Written problem A ->
In the passage below about devolution and Brexit, what role does Michael Russell hold?

Selection ->
==========

A senior member of the Northern Irish assembly suggested that Michael Gove, who this month was appointed by Johnson to head up a cabinet sub-committee on the union alongside Rishi Sunak, is trying to reassert his government’s power over the devolved administrations.

Michael Russell, Scotland’s Brexit minister, described “an inbuilt hostility to devolution” and said: “This group don’t believe, in the era of Brexit, that they should be sharing power with anyone. Some of them are senior ministers. They certainly don’t believe that there is any right for the Scottish parliament, or Welsh assembly, to operate.”

Sources in all three devolved governments describe varying degrees of frustration at the lack of consultation or clarity, although the Brexit withdrawal agreement’s Northern Ireland protocol means exceptional rules will be in place from January, which Johnson initially tried to dismiss, claiming there would be no checks on goods entering the region.

==========

Source records ->

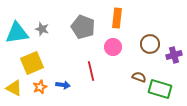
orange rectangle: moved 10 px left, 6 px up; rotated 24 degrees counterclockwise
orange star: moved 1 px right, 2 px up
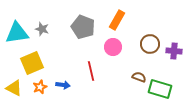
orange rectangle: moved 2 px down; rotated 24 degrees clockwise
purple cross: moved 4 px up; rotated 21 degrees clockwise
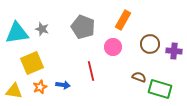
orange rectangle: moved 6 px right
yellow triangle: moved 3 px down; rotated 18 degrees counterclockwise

==========

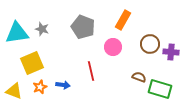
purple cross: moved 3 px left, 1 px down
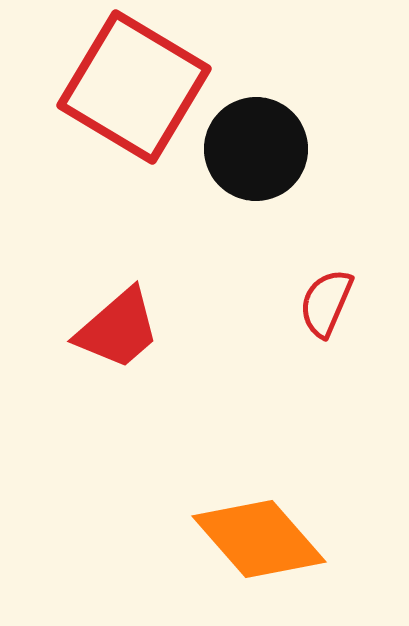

==========

Written problem B ->
From the rows above, copy out verbatim the part that opens with the line containing "orange rectangle: moved 2" and closes with the line containing "purple cross: moved 4", with both of those lines included.

Output A ->
Scotland's Brexit minister.

Output B ->
orange rectangle: moved 2 px down; rotated 24 degrees clockwise
purple cross: moved 4 px up; rotated 21 degrees clockwise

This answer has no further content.